Quantitative Text Analysis

Lab Session: Week 11

Author

Instructor: Yen-Chieh Liao and Stefan Müller

Published

April 15, 2024

Installation

Practice installing this R wrapper by following the instructions provided, or by consulting the flaiR documentation at https://davidycliao.github.io/flaiR/.

Environment Setup: Python, R, and RStudio

Following Instructions Below:

Step 1: The installation consists of two parts:

  • First, install Python 3.8 or higher (avoid developmental versions and the very latest release for compatibility reasons).

  • Secondly, install R 4.2.0 or higher. For official python reference: https://flairnlp.github.io/flair/v0.13.1/. In R, our research group has a R wrapper — flaiR.

System Requirement:

  • Python (>= 3.10.x)

  • R (>= 4.2.0)

  • RStudio (The GUI interface allows users to adjust and manage the Python environment in R)

  • Anaconda or miniconda (Highly recommended for managing the Python environment, the Conda environment in RStudio can be easily changed by Tools ➟ Global Options ➟ Python..)

Step 2: Now, install flaiR in Rstudio:

install.packages("remotes")
remotes::install_github("davidycliao/flaiR", force = TRUE)

library(flaiR)

Short exercise 1
From the entries, copy every line verbatim, starting at the line that contains "island: Big Pine Key" and ending with the line that contains "elevation (m): 2700", both included.
The lab session page and the entries after it are unrelated.

Given data
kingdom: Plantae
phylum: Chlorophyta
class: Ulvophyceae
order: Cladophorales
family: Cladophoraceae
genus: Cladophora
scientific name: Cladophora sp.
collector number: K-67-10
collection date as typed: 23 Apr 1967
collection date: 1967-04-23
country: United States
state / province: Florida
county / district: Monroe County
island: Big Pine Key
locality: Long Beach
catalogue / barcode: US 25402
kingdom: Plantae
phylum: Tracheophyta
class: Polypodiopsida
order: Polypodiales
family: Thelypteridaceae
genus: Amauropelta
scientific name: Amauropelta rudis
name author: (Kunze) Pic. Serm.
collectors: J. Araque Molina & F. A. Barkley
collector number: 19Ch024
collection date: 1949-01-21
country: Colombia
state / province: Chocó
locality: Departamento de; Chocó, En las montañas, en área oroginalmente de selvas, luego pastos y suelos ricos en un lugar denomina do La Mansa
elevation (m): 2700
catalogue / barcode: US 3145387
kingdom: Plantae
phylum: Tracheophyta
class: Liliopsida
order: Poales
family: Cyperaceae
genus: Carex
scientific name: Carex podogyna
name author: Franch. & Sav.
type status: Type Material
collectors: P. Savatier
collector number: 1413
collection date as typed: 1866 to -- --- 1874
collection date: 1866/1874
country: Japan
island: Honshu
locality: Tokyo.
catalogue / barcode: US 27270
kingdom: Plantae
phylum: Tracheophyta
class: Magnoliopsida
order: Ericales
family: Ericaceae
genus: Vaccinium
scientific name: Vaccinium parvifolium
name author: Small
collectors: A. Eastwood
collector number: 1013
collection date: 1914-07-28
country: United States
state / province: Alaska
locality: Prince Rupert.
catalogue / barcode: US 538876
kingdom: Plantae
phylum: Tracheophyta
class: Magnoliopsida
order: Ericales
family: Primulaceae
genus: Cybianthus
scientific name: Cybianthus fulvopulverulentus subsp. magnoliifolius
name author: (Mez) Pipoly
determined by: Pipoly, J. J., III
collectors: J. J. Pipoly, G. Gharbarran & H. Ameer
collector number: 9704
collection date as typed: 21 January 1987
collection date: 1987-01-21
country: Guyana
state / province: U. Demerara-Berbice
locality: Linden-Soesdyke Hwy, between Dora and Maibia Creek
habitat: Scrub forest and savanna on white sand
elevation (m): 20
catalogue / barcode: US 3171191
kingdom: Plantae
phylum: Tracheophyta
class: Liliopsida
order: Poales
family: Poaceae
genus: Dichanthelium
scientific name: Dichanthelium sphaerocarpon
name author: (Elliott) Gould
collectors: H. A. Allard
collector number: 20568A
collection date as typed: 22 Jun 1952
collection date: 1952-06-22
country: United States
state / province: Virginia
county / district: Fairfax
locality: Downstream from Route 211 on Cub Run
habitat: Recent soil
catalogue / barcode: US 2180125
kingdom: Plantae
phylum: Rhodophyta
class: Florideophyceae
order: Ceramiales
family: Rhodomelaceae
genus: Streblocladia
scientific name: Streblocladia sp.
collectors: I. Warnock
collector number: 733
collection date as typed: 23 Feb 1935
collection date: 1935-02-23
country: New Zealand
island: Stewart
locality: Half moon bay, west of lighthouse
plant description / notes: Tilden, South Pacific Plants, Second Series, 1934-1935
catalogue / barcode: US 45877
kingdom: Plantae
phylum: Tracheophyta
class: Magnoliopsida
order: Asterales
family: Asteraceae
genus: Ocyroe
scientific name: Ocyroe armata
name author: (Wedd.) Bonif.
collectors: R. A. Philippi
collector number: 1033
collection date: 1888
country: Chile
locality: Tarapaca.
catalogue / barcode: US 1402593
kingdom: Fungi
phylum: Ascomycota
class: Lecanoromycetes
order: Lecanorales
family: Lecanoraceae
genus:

Short exercise 2
What is the minimum R version the lab session page calls for?

Exercise response 1
island: Big Pine Key
locality: Long Beach
catalogue / barcode: US 25402
kingdom: Plantae
phylum: Tracheophyta
class: Polypodiopsida
order: Polypodiales
family: Thelypteridaceae
genus: Amauropelta
scientific name: Amauropelta rudis
name author: (Kunze) Pic. Serm.
collectors: J. Araque Molina & F. A. Barkley
collector number: 19Ch024
collection date: 1949-01-21
country: Colombia
state / province: Chocó
locality: Departamento de; Chocó, En las montañas, en área oroginalmente de selvas, luego pastos y suelos ricos en un lugar denomina do La Mansa
elevation (m): 2700

Exercise response 2
R 4.2.0